On the screen, Noah watched a figure in a dark hoodie approach the counter, purchase a burner phone and prepaid minutes, then leave without saying more than necessary. The person kept their head down, but there was something familiar about the build, the way they moved, the deliberate effort to avoid the cameras.
"Can you print me a copy of the receipt?" Noah asked. "And I'll need a copy of this footage sent to the State Police digital crimes unit."
Trevor nodded, pulling up the transaction records on his point-of-sale system. The receipt showed a cash purchase of $47.99 for a basic smartphone and thirty dollars in prepaid minutes, timestamped at 3:03 PM—approximately six hours before Pierce Landry was murdered.
By the time Noah arrived at the hotel, McKenzie was already waiting in the parking lot, his unmarked vehicle positioned to block the main exit. A High Peaks Police Department cruiser sat near the front entrance, its occupant maintaining a discreet watch on the building's lobby.

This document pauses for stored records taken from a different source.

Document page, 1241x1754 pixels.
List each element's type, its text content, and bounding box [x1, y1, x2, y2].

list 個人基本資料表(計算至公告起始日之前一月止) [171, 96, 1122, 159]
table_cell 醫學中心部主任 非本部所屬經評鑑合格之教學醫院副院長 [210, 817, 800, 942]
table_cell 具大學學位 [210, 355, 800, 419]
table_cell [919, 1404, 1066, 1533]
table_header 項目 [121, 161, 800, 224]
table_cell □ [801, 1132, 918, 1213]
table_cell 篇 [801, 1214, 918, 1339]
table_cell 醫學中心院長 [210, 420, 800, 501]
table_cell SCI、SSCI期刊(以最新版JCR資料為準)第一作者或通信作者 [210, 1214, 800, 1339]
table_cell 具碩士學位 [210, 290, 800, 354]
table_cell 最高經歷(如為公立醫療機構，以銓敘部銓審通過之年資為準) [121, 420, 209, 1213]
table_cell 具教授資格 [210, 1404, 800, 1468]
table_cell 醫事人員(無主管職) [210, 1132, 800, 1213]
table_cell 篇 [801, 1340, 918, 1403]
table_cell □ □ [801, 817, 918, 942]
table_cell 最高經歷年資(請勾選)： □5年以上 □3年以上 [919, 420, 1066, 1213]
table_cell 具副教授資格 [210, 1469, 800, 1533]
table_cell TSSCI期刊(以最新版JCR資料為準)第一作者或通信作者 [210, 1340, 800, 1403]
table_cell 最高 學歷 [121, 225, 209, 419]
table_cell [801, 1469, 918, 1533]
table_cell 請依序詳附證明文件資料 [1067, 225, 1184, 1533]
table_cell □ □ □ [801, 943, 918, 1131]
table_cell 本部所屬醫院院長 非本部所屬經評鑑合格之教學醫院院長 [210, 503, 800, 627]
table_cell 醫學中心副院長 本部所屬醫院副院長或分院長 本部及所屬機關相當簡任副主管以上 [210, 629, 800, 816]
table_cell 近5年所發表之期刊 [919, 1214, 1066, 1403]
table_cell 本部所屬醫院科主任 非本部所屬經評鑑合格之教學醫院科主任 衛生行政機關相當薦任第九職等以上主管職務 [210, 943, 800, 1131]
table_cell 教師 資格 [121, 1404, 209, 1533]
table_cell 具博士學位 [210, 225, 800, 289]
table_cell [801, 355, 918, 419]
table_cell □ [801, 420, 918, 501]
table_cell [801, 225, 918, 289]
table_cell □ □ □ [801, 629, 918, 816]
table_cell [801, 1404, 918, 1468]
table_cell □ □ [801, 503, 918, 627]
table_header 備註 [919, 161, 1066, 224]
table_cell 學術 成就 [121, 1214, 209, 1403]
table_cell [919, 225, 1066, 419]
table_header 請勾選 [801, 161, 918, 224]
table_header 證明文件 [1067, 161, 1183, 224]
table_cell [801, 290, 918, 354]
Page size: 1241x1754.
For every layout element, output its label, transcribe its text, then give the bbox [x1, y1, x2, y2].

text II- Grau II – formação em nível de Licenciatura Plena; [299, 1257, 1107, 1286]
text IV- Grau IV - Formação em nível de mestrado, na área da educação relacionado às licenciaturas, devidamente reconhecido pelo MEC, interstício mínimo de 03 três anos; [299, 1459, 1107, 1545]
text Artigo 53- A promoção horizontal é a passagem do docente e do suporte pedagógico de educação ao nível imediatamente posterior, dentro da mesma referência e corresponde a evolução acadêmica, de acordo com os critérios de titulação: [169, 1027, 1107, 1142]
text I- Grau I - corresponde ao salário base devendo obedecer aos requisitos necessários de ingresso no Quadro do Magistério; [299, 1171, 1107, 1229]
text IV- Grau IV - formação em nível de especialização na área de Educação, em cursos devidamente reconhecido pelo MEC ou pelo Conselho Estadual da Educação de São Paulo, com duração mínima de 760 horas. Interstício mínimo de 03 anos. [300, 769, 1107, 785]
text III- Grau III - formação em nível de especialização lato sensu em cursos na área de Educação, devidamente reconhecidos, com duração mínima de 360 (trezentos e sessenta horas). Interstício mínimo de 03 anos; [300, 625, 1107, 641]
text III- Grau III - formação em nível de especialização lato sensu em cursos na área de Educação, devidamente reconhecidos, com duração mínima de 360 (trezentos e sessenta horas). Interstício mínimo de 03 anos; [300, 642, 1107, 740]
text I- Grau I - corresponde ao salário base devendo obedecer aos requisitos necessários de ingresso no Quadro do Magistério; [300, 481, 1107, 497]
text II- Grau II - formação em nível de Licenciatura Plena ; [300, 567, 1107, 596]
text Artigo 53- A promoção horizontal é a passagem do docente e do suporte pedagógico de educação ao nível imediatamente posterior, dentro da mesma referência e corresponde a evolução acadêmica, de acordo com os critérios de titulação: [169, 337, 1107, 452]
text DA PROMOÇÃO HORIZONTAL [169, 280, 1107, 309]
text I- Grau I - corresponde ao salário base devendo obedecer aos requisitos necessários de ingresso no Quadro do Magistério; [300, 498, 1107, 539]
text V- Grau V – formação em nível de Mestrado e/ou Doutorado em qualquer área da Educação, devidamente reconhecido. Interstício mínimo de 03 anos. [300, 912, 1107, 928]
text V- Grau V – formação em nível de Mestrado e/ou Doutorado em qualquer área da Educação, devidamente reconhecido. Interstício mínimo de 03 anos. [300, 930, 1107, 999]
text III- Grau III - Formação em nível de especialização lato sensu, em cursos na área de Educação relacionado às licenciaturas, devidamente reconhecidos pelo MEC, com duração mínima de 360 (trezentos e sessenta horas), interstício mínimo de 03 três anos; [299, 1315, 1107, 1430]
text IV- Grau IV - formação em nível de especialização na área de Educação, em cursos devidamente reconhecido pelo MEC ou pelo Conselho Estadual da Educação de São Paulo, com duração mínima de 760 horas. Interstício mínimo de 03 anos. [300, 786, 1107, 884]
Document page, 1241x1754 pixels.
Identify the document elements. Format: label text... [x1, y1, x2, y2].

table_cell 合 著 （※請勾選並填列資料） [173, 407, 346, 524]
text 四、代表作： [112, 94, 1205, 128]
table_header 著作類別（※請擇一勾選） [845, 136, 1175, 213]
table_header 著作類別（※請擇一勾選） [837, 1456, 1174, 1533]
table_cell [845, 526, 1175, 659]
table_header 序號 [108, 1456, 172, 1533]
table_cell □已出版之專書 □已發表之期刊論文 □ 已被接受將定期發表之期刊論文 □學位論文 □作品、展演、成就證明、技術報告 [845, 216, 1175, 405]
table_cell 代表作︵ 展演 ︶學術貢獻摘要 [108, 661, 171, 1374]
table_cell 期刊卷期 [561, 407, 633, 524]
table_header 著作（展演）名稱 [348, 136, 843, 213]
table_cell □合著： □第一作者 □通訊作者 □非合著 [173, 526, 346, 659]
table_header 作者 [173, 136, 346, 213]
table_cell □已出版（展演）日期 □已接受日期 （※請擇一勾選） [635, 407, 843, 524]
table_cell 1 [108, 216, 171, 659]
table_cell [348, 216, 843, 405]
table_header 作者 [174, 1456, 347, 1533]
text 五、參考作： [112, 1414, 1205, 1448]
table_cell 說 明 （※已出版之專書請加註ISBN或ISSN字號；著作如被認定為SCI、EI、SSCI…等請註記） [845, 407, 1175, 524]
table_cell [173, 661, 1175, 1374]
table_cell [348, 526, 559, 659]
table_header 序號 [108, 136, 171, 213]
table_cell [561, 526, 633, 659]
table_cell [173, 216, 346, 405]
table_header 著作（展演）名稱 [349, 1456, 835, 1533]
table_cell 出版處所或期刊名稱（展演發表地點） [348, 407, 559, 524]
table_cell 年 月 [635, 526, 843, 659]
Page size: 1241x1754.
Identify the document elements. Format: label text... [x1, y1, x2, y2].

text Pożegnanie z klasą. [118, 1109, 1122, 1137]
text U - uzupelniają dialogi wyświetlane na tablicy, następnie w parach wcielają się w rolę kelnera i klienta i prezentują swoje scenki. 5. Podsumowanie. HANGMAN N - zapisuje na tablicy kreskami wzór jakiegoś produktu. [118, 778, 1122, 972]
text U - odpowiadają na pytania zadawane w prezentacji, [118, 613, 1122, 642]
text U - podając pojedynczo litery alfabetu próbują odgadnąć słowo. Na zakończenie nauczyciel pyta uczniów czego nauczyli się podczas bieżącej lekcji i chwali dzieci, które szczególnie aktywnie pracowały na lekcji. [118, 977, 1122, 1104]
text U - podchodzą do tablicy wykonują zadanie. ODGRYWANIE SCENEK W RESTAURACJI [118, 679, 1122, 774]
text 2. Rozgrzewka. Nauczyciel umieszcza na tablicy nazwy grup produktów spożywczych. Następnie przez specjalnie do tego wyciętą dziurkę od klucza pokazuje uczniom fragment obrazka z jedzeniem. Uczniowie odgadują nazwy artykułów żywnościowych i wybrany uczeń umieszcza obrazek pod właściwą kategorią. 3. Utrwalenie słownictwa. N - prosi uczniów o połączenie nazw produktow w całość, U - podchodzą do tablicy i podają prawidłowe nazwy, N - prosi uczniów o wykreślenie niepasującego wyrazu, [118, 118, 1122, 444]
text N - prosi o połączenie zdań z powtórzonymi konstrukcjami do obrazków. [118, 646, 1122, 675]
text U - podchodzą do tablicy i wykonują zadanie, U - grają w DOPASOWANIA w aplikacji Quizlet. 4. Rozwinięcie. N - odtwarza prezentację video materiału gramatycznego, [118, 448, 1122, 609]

"It appears our little crew were just in the process of leaving town," McKenzie said as Noah approached. "They'd booked an Uber to the airport. I have an officer with them inside."
Noah nodded, feeling the familiar pre-arrest tension that came with confronting a suspect who didn't yet know their world was about to collapse.
They entered the hotel lobby, where Officer Janet Rodriguez from the High Peaks PD was maintaining a casual but watchful presence near the elevator. The Cold Trail team sat clustered around a seating area, their luggage stacked nearby, the atmosphere tense with the kind of forced normalcy that came from people trying to act like nothing was wrong.
Theo looked up first, his field equipment bag slung over his shoulder and his expression carrying the exhaustion of someone who'd been through too much in too short a time. "Is there news about the investigation?"
"As a matter of fact, there is," Noah said. "We have news about Pierce's murderer. We caught the person responsible."
The reactions were immediate and varied. Theo's eyes widened with surprise. Marcus leaned forward with intense interest. Sienna gasped and brought her hand to her mouth.
Camila remained perfectly still, her face maintaining the composed expression of someone listening to information that didn't personally concern her.
"What?" Marcus asked eagerly as someone who'd been falsely accused and wanted vindication. "Who did it? Was it related to the incident at the hospital we heard about?"